DM: "You know that dragons will sometimes offer treasure to those who aid them [false] and that, with a few exceptions, they wish to do so to keep themselves from going into debt with other creatures [also false]."

So now the character who has spent years studying dragons and possibly spoken with some to learn more is armed with false information and therefore even less equipped to deal with dragons than the guy who knows nothing about them.

Cluedrew
2015-10-02, 05:21 PM
I'm confused why is the DM giving the player false information? Is this a problem with bad rolls or something?

PersonMan
2015-10-03, 04:10 AM
No, it's because...well, I don't know why, but this:


I agree with this, and even take it another step to say knowledge skills/intelligence checks/whatever do not give you pure absolute facts. It is just random stuff your character knows that might be true or false.

Emphasis mine.

Giving people without Knowledge a pile of quite possibly untrue 'facts' or 'common knowledge'? Cool. It both gives people more setting information and mirrors the whole 'everyone knows defibrillators restart hearts' sort of phenomenon that would be applied to magic/monsters.
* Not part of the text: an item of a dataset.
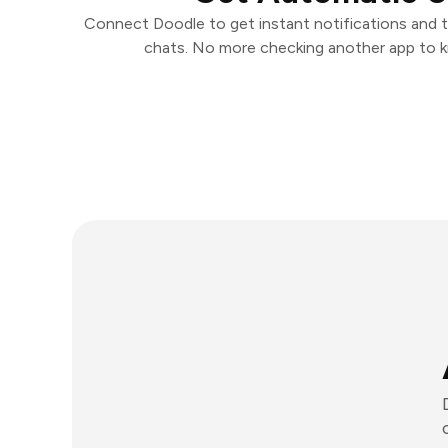
Connect Doodle to get instant notifications and ta
chats. No more checking another app to 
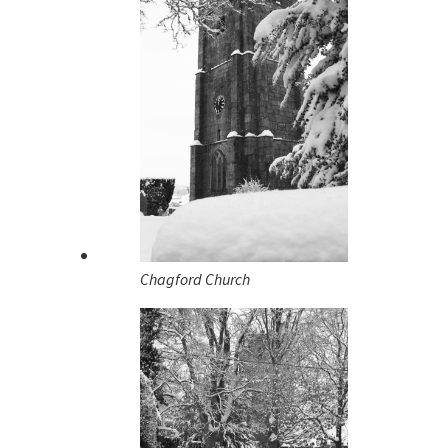
Chagford Church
Giving people who invest character resources into Knowledge, who have plenty of reasons to have sifted through a great body of information and pick out the facts, the same quality of 'it could be true, who knows', though? I don't think that's a good idea, unless it's only a phase and/or is only done when they fail a check (and, presumably, you tell them beforehand that failing by X or more results in False Information). Maybe as part of a 'deliberate disinformation' plotline i.e. 'you studied at the Academy of Mages in X-City, but unknown to you all of the books on dragons there have been altered by [villain] to be riddled with false information', where step 1 is finding out that everything you know (about dragons) is a lie.
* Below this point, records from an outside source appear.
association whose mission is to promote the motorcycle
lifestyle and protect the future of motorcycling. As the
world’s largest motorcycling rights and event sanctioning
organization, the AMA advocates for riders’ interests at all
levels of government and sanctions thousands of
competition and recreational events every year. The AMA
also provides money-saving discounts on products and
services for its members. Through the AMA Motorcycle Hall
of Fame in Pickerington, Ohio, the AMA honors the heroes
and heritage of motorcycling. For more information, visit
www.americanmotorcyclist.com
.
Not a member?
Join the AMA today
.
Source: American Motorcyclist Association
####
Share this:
EDIT: I think you may have mistaken my post for a direct reply to the OP; I was actually replying to the discussion about giving false information.

Cluedrew
2015-10-03, 07:25 AM
Oh, I somehow missed Darth Ultron's post, I thought you were replying to Jay R's. In response to that... having invested in knowledge skills should still help, as having invested in jump, climb or your attack rating. So generally it should be helpful, the same rules do not necessary apply to background knowledge which could be very inaccurate depending on your character's background. It should be accurate for things your character has actually met, not always in the turnip farmer situation.